▶ [Selected excerpt]
IBM is releasing CommonStore eMail Archiving Preload which is aimed at small-mid size businesses (SMB) and positioned to help resellers more easily install an email archiving solution. Smaller customers often have a limited I/T staff and budget so the new solution will help them comply with regulatory and governance demands while supporting litigation readiness.

CommonStore provides the Tivoli Storage Manager and the WebSphere Application Server to complete the email archive management requirements. IBM states that its new software, E-Mail Search for CommonStore, will benefit any SMB that has rapidly growing email archives and a need to retrieve an archived item on request. The solution provides email archiving and retrieval while removing the load on native messaging servers. It can place emails on hold to prevent any time-based disposition of them as set by the sender.

According to Keith McCall, CTO of Azaleos, the biggest problem with Exchange is that it is not SQL-based, but still based on the decade-old JET database, which does sequential reads and random writes. Because a search query has to read through data in sequential order, but the data it's looking for has been written in multiple places on a disk at random, searches for information within Exchange can be costly in system resources and time-consuming. He commented, "With a 4K block size, that's quite a few writes to be searching for."

Microsoft is introducing unified messaging support in Microsoft Exchange Server 2007, which marks the start of the third wave of unified messaging technology: interoperable, server-based tools that integrate with desktop and mobile clients to give information workers access to voice, fax, and e-mail data from wherever they are and allows users to use the telephone to manage their email, calendar, and personal contacts. Microsoft believes the solution will reduce costs and save users time in locating information because they will have just one inbox with "anywhere access" from a variety of mobile devices.

▶ [Data listing]

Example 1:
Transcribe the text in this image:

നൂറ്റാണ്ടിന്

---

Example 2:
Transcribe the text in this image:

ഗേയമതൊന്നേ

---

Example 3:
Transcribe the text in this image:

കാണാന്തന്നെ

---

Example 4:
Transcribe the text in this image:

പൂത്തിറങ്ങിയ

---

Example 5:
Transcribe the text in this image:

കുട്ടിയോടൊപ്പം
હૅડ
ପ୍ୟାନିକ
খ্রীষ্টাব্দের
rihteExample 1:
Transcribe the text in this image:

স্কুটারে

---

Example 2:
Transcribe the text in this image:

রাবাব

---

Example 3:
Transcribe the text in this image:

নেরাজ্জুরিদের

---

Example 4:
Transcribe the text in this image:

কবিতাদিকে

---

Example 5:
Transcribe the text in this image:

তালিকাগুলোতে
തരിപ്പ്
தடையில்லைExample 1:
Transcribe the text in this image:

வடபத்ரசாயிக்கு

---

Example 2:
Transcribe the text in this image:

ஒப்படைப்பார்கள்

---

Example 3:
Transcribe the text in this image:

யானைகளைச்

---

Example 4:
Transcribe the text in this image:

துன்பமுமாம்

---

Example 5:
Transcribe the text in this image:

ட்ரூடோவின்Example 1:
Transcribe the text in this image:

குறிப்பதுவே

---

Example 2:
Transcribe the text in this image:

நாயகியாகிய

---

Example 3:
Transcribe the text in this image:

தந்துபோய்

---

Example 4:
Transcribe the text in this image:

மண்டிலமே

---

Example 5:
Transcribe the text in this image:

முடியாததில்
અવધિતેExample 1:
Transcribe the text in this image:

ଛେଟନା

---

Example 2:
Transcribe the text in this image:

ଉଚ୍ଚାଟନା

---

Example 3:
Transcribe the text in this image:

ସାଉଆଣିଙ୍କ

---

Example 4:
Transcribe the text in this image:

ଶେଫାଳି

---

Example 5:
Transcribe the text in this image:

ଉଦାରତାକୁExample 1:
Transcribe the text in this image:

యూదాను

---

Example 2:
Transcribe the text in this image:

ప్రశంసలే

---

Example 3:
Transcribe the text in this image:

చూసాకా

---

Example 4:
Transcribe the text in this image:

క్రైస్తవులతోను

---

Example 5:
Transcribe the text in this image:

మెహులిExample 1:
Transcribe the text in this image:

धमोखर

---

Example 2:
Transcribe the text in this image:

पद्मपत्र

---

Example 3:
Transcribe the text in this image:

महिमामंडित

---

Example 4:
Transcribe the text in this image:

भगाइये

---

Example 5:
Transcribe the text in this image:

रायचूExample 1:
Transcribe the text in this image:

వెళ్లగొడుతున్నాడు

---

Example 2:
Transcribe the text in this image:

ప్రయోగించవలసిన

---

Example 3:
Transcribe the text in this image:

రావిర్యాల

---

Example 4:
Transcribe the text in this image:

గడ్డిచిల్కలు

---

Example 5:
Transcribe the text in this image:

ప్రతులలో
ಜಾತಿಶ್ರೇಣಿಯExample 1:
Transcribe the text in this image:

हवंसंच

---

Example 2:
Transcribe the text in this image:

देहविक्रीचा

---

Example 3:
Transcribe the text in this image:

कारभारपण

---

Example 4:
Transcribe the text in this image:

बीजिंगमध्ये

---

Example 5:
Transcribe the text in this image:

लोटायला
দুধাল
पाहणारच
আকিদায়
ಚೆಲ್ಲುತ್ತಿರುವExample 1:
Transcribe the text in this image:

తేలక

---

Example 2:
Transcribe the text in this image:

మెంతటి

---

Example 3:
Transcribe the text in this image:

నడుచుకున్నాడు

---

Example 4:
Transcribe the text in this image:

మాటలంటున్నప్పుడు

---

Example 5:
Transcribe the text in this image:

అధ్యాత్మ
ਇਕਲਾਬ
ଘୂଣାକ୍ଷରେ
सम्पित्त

▶ [Tasks to perform]
• 1. Decide whether each statement agrees with the email archiving article. Answer yes or no for each, quoting the words from the article that settle it. (a) IBM's CommonStore eMail Archiving Preload is aimed at small-mid size businesses. (b) Keith McCall says Exchange is SQL-based. (c) Microsoft is introducing unified messaging support in Microsoft Exchange Server 2007.
• 2. Please extend the email archiving article, picking up right after its last sentence.

▶ [Answers by item]
• 1.
(a) Yes: "which is aimed at small-mid size businesses (SMB)"
(b) No: "the biggest problem with Exchange is that it is not SQL-based"
(c) Yes: "Microsoft is introducing unified messaging support in Microsoft Exchange Server 2007"

• 2.
Ray Mohrman, technical product manager of Exchange for Microsoft, said customers have been increasingly bringing the idea of a move to SQL as the basis for the Exchange database to his attention frequently, "We've heard a lot of requests from customers for improvements to the core of Exchange, and a lot of them want a switch to SQL," he said. But "when it came to Exchange 2007, what people were really looking for in Exchange was increased stability and higher availability," Mohrman said. "We found we could deliver those capabilities and do so sooner by adding features to this newest release rather than overhauling the database."

Mohrman added, however, that the next move for Exchange could be a move to a SQL platform. "With some of the features we've already added, we're in a better position to move to the SQL server," he said. "We've integrated more of SQL Server's text search engines. We're continuing to look toward that option for the Exchange store."

"It doesn't matter whether they change the database," said Andrew Lockhart, director of marketing for Postini, another email outsourcing service provider. "The broader issue is unrelated to how the database is designed - it's that end users don't want to throw away any email anymore."

Pete Peterson, vice president of Tech Data Systems Product Marketing, an IBM Business Partner, said, "The IBM EMail Archiving Solution helps resellers quickly deploy and to capitalize on growing demand for more efficient e-mail storage and management among their small and mid-sized customers."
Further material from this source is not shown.